GARCÍA DE MOURENTE
ERA ya muy viejo cuando yo lo conocí. En su rostro ennegrecido por muchos años de sol y de mar, arrugado como más no pudiera serlo el de un humano, profundamente hundidos brillaban sus pequeños ojos azules. Esos ojos azules y los labios sensuales y carnosos, eran lo vivo en toda aquella obra muerta. Conservaba una blanca dentadura, y se gozaba en hablar claro y cantarín. Se sentaba a la puerta de su casa, bajo la parra, esperando compañía: otro viejo marinero como él, algún vecino que regresase de laborar en las viñas de albariño, la mujer que a mediodía pasaba repartiendo el pan, algún forastero en el verano o su nuera Matilde, cuyo marido, su hijo mayor, se perdiera con su dorna en la mar, más allá de Sálvora. Si el viejo García se ponía a contar una historia, la seguía contando aunque lo dejasen solo, y se hacía a sí mismo preguntas aclarando alguno de los extremos oscuros, o prorrumpía en exclamaciones de sorpresa o de incredulidad cuando llegaba a un punto que podemos definir como raro o asombroso. Cada año sus historias eran más complejas y extrañas. Contaba, por ejemplo, que iba en un ballenero noruego y había avistado unas ballenas al Noroeste, cuando se les echó la noche encima. Una noche oscura, con niebla, y con una rara calma en aquellas latitudes. Decidieron aguantar en el lugar que se hallaban, porque uno de los marineros, un danés, decía que escuchaba las ballenas pasar y repasar a menos de media milla del barco, o más cerca todavía. El danés, que pasaba toda la noche a la escucha, avisó, de pronto, que las ballenas estaban hablando entre ellas de una gran tempestad que se avecinaba, la mayor en aquellos parajes desde hacía muchos años.
Aquí hacía García un inciso para decir que las ballenas hablan en su lengua, pero que cada uno de sus oyentes la entiende en la suya, como ya es sabido por la ballena que tragó a Jonás y le sirvió de posada. Así, pues, García tumbado a proa con el danés, mientras este escuchaba a las ballenas en la lengua de Dinamarca, él las escuchaba en gallego.
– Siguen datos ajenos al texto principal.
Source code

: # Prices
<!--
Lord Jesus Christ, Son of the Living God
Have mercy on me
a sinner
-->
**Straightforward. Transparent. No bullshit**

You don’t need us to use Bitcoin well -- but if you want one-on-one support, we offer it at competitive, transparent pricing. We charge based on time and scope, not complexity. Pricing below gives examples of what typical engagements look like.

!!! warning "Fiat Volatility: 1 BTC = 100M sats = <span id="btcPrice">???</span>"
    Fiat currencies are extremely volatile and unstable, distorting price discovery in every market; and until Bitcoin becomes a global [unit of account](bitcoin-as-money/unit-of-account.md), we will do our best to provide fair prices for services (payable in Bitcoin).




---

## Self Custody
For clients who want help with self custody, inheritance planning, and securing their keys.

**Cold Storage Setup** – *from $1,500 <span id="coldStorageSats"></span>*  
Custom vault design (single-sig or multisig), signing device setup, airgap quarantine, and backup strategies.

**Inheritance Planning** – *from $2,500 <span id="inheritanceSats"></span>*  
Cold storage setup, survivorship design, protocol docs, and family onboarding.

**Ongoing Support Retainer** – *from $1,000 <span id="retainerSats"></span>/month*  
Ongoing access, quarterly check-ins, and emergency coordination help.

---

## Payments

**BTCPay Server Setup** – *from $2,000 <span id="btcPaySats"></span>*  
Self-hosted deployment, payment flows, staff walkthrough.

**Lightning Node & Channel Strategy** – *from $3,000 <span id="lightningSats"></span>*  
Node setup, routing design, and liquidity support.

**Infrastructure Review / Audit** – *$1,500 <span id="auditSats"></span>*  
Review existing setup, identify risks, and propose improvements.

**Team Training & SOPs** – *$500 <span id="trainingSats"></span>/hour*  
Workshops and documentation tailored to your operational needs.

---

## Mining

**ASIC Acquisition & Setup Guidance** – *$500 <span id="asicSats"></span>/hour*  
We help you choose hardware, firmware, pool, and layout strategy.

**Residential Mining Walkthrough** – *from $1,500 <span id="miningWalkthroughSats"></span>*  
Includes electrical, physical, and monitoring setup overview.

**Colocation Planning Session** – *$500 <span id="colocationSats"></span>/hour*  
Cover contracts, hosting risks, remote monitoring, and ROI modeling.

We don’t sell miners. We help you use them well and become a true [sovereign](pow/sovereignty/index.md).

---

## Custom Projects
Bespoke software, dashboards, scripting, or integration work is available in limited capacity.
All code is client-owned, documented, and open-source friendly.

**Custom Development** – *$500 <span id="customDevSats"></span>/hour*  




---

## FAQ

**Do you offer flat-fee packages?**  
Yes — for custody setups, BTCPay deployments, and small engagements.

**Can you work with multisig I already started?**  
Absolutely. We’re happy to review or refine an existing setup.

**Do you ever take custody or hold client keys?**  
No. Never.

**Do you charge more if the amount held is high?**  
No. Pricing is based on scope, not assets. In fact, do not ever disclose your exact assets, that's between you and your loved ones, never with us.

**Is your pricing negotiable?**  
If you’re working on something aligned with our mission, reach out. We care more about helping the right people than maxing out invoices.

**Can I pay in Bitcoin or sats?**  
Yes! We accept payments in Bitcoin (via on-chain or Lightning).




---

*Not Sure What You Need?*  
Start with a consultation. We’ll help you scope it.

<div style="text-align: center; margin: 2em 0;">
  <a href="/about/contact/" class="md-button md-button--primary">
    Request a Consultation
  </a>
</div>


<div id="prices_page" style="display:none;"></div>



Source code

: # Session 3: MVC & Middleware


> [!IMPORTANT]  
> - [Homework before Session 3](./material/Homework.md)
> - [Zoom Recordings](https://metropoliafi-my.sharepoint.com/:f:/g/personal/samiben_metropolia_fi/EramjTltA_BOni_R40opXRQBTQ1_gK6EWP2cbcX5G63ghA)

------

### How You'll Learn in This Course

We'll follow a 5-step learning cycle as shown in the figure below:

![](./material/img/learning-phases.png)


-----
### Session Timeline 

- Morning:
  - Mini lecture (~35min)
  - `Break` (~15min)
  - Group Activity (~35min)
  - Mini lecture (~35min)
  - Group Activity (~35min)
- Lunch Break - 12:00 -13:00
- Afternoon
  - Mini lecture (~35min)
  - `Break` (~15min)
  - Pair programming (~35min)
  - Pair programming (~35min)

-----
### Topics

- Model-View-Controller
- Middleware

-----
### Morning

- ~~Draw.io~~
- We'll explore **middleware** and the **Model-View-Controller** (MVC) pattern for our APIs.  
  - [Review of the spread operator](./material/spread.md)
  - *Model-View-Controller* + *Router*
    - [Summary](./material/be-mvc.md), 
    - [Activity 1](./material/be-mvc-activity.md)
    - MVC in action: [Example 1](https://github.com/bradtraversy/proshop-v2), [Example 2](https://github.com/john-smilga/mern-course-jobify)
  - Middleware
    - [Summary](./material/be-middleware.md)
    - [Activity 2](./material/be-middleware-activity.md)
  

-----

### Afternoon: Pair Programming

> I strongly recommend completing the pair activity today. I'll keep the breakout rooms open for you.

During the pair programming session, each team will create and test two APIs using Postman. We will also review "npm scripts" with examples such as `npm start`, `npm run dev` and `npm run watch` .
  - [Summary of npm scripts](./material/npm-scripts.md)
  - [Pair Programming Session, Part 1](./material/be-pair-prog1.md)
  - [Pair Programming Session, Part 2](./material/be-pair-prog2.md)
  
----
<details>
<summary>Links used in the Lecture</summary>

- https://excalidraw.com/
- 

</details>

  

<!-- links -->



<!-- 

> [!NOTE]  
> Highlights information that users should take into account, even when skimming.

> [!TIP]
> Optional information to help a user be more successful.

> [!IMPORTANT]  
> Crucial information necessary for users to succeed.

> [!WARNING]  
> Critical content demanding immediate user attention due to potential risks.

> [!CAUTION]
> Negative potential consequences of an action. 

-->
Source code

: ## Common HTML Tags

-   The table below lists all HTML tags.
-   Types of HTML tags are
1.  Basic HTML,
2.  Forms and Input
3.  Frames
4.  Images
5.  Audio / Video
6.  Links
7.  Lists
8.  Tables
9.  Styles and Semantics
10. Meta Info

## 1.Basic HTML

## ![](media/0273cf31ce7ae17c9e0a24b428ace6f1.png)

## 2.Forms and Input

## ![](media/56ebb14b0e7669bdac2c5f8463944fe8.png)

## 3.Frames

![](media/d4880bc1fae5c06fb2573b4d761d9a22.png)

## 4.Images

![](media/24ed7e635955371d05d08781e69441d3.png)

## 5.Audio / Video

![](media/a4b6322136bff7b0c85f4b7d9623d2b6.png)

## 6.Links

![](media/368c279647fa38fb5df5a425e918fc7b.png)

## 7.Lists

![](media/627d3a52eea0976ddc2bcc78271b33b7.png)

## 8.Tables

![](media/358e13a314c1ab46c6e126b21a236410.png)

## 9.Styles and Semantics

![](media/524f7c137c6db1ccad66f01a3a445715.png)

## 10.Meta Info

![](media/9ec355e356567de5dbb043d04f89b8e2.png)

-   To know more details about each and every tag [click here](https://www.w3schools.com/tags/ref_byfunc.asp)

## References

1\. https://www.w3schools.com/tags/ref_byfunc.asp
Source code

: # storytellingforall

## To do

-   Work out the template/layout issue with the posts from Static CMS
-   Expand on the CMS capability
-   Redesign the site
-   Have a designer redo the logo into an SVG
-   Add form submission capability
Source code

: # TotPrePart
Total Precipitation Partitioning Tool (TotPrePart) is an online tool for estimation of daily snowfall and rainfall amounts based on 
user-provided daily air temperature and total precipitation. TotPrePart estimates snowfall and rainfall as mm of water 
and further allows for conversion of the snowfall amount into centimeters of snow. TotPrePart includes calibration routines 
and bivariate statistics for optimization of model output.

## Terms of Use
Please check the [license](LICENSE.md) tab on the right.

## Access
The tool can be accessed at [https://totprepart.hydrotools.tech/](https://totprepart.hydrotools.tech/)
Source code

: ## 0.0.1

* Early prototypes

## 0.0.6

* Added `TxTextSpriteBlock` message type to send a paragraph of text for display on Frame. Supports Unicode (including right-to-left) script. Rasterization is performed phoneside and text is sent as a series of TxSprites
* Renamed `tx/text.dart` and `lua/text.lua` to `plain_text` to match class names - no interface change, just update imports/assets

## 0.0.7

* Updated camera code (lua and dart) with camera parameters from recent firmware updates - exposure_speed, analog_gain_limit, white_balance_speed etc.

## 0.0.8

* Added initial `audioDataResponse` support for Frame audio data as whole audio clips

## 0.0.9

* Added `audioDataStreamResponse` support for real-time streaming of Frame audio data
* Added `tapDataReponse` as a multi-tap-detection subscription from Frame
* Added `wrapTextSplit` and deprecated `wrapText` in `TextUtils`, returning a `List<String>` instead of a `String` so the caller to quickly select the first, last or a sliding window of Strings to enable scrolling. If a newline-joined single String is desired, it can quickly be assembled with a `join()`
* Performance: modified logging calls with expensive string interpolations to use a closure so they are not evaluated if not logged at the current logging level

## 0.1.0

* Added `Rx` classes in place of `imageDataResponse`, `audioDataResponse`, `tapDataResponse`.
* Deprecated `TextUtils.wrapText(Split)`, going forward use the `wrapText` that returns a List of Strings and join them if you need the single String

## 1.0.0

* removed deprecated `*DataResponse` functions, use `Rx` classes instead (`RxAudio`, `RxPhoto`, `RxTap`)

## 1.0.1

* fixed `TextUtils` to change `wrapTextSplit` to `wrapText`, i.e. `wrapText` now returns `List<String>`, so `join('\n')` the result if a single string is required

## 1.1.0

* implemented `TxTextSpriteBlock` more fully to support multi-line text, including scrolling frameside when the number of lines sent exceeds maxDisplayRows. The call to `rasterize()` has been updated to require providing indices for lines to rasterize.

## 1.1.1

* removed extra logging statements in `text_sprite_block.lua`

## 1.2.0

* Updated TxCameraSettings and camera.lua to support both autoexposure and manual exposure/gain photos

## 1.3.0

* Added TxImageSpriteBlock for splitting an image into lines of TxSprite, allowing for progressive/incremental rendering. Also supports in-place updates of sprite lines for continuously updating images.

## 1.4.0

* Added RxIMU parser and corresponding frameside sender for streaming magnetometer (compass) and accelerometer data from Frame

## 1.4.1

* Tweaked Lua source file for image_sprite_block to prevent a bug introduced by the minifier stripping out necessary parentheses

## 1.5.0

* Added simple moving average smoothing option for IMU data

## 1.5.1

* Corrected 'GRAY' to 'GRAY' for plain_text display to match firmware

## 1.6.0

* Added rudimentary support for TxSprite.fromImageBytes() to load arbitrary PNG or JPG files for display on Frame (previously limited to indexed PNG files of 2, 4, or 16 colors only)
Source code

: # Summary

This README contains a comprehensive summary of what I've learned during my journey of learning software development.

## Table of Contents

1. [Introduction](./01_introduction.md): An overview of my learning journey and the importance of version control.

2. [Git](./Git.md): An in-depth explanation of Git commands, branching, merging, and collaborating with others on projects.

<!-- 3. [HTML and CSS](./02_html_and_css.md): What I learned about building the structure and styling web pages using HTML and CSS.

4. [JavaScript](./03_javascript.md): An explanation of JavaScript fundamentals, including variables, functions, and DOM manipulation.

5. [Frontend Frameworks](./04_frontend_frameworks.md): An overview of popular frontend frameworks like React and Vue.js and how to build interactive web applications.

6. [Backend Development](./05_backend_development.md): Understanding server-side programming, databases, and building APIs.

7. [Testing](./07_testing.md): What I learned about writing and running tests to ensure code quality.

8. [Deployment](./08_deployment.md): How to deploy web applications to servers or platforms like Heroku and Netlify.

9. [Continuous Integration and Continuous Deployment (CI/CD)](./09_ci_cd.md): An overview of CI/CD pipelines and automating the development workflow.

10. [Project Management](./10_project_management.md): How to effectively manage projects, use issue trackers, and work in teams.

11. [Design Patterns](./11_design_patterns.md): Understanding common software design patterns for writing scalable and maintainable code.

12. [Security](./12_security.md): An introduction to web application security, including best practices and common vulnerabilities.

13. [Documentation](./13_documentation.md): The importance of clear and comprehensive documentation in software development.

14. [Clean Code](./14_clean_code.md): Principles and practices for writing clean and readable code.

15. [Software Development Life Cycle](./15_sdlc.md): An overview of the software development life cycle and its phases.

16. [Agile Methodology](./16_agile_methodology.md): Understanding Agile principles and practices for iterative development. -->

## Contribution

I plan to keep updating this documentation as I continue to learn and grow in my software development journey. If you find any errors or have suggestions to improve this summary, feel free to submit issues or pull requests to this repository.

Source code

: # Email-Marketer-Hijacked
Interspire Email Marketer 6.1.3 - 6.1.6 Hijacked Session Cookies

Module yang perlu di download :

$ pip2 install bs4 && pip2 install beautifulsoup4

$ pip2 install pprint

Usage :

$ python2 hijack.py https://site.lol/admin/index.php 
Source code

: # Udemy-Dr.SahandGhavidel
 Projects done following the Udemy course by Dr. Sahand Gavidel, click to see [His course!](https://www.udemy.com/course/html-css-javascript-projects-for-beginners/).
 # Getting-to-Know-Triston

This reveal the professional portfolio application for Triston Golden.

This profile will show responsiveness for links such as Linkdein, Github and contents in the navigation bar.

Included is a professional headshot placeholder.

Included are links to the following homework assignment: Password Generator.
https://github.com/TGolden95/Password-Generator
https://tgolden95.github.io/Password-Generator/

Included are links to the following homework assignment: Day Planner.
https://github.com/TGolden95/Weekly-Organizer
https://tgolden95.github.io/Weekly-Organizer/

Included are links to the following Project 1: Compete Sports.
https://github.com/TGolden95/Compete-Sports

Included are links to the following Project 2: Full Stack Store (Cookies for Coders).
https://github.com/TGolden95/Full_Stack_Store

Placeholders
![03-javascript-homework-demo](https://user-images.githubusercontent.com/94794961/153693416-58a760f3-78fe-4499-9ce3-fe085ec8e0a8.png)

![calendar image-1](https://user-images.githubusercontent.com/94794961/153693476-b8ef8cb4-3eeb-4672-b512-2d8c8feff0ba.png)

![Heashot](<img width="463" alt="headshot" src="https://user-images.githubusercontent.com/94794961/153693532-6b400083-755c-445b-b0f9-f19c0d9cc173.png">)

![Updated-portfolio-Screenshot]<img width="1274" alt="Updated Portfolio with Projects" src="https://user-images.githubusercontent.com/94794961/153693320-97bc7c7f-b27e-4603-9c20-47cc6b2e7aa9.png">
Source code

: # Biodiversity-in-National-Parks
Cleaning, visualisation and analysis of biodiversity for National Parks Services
Y eso decían, que en cuarenta y ocho horas no habría quien parase en la mar. El capitán del ballenero ante tales avisos, decidió navegar rumbo Nordeste, buscando un socaire en Islandia. Aunque como decía el capitán noruego se perdían la caza ballenera del siglo.
Las ballenas, decía García, que escuchamos aquella noche, tenían un acento en su habla, para mí la gallega, que me era conocido. Yo me preguntaba: ¿A quién me recuerdan? Me daba con los puños golpes en la frente, intentando recordar. Hasta que caí en la cuenta de que hablaban con mi propio deje, con el acento de Mourente. ¡Hablaban con el mismo deje que mis tías las Felisas, que en paz descansen! Ahora pienso que las ballenas nos quisieron salvar, y aquel hablar suyo fue un aviso, y quizás el danés que las escuchó primero, las escuchó hablar con el acento de unas tías Felisas suyas, que vivirían en Dinamarca. También pudo haber ocurrido que no hubiese tempestad, y que las ballenas la hubiesen inventado para alejarnos. Porque en la mar, las más de las cosas que hay son inventadas.